■ Goal of the exercise: Turn every line of the items into a Markdown table with two columns, "No." for the row number and "Line" for the line text, leaving out any blank lines.

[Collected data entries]

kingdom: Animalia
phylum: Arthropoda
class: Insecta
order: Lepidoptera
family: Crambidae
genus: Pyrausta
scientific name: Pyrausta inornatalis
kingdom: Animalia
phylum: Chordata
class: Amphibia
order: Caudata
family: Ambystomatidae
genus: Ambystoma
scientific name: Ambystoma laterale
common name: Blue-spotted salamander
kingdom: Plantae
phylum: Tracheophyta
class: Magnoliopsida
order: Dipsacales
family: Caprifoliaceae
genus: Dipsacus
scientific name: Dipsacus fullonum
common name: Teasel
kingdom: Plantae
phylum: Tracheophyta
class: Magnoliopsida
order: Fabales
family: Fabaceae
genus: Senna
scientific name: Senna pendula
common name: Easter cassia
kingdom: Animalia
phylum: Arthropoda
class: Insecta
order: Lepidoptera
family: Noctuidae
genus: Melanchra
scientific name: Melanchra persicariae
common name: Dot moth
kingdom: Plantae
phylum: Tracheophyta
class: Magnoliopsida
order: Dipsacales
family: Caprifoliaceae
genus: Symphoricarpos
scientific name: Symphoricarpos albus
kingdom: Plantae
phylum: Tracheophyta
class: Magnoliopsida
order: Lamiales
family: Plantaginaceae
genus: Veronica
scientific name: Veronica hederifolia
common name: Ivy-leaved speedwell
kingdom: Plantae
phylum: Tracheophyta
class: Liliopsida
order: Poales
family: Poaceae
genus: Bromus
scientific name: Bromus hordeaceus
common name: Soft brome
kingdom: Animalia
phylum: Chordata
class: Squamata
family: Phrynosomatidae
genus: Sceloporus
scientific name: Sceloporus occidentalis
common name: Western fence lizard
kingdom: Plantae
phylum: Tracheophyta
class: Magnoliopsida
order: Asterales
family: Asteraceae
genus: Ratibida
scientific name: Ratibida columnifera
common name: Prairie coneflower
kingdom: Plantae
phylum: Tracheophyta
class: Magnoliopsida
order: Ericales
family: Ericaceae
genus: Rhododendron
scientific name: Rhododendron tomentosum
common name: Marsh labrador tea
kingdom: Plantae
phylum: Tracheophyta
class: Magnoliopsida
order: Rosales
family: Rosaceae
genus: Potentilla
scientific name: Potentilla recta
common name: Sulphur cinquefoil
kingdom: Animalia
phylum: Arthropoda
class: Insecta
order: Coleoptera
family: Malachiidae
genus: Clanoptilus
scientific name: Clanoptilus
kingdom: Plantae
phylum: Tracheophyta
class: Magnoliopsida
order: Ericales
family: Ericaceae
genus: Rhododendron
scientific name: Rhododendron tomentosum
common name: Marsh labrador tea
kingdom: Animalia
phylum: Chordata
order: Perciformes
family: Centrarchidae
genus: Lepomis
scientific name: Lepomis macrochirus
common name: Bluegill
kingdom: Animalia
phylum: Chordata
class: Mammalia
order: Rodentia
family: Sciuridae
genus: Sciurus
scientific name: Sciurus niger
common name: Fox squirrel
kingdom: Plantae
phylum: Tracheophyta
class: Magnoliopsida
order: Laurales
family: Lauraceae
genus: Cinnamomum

■ Solution to the exercise:
| No. | Line |
|---|---|
| 1 | kingdom: Animalia |
| 2 | phylum: Arthropoda |
| 3 | class: Insecta |
| 4 | order: Lepidoptera |
| 5 | family: Crambidae |
| 6 | genus: Pyrausta |
| 7 | scientific name: Pyrausta inornatalis |
| 8 | kingdom: Animalia |
| 9 | phylum: Chordata |
| 10 | class: Amphibia |
| 11 | order: Caudata |
| 12 | family: Ambystomatidae |
| 13 | genus: Ambystoma |
| 14 | scientific name: Ambystoma laterale |
| 15 | common name: Blue-spotted salamander |
| 16 | kingdom: Plantae |
| 17 | phylum: Tracheophyta |
| 18 | class: Magnoliopsida |
| 19 | order: Dipsacales |
| 20 | family: Caprifoliaceae |
| 21 | genus: Dipsacus |
| 22 | scientific name: Dipsacus fullonum |
| 23 | common name: Teasel |
| 24 | kingdom: Plantae |
| 25 | phylum: Tracheophyta |
| 26 | class: Magnoliopsida |
| 27 | order: Fabales |
| 28 | family: Fabaceae |
| 29 | genus: Senna |
| 30 | scientific name: Senna pendula |
| 31 | common name: Easter cassia |
| 32 | kingdom: Animalia |
| 33 | phylum: Arthropoda |
| 34 | class: Insecta |
| 35 | order: Lepidoptera |
| 36 | family: Noctuidae |
| 37 | genus: Melanchra |
| 38 | scientific name: Melanchra persicariae |
| 39 | common name: Dot moth |
| 40 | kingdom: Plantae |
| 41 | phylum: Tracheophyta |
| 42 | class: Magnoliopsida |
| 43 | order: Dipsacales |
| 44 | family: Caprifoliaceae |
| 45 | genus: Symphoricarpos |
| 46 | scientific name: Symphoricarpos albus |
| 47 | kingdom: Plantae |
| 48 | phylum: Tracheophyta |
| 49 | class: Magnoliopsida |
| 50 | order: Lamiales |
| 51 | family: Plantaginaceae |
| 52 | genus: Veronica |
| 53 | scientific name: Veronica hederifolia |
| 54 | common name: Ivy-leaved speedwell |
| 55 | kingdom: Plantae |
| 56 | phylum: Tracheophyta |
| 57 | class: Liliopsida |
| 58 | order: Poales |
| 59 | family: Poaceae |
| 60 | genus: Bromus |
| 61 | scientific name: Bromus hordeaceus |
| 62 | common name: Soft brome |
| 63 | kingdom: Animalia |
| 64 | phylum: Chordata |
| 65 | class: Squamata |
| 66 | family: Phrynosomatidae |
| 67 | genus: Sceloporus |
| 68 | scientific name: Sceloporus occidentalis |
| 69 | common name: Western fence lizard |
| 70 | kingdom: Plantae |
| 71 | phylum: Tracheophyta |
| 72 | class: Magnoliopsida |
| 73 | order: Asterales |
| 74 | family: Asteraceae |
| 75 | genus: Ratibida |
| 76 | scientific name: Ratibida columnifera |
| 77 | common name: Prairie coneflower |
| 78 | kingdom: Plantae |
| 79 | phylum: Tracheophyta |
| 80 | class: Magnoliopsida |
| 81 | order: Ericales |
| 82 | family: Ericaceae |
| 83 | genus: Rhododendron |
| 84 | scientific name: Rhododendron tomentosum |
| 85 | common name: Marsh labrador tea |
| 86 | kingdom: Plantae |
| 87 | phylum: Tracheophyta |
| 88 | class: Magnoliopsida |
| 89 | order: Rosales |
| 90 | family: Rosaceae |
| 91 | genus: Potentilla |
| 92 | scientific name: Potentilla recta |
| 93 | common name: Sulphur cinquefoil |
| 94 | kingdom: Animalia |
| 95 | phylum: Arthropoda |
| 96 | class: Insecta |
| 97 | order: Coleoptera |
| 98 | family: Malachiidae |
| 99 | genus: Clanoptilus |
| 100 | scientific name: Clanoptilus |
| 101 | kingdom: Plantae |
| 102 | phylum: Tracheophyta |
| 103 | class: Magnoliopsida |
| 104 | order: Ericales |
| 105 | family: Ericaceae |
| 106 | genus: Rhododendron |
| 107 | scientific name: Rhododendron tomentosum |
| 108 | common name: Marsh labrador tea |
| 109 | kingdom: Animalia |
| 110 | phylum: Chordata |
| 111 | order: Perciformes |
| 112 | family: Centrarchidae |
| 113 | genus: Lepomis |
| 114 | scientific name: Lepomis macrochirus |
| 115 | common name: Bluegill |
| 116 | kingdom: Animalia |
| 117 | phylum: Chordata |
| 118 | class: Mammalia |
| 119 | order: Rodentia |
| 120 | family: Sciuridae |
| 121 | genus: Sciurus |
| 122 | scientific name: Sciurus niger |
| 123 | common name: Fox squirrel |
| 124 | kingdom: Plantae |
| 125 | phylum: Tracheophyta |
| 126 | class: Magnoliopsida |
| 127 | order: Laurales |
| 128 | family: Lauraceae |
| 129 | genus: Cinnamomum |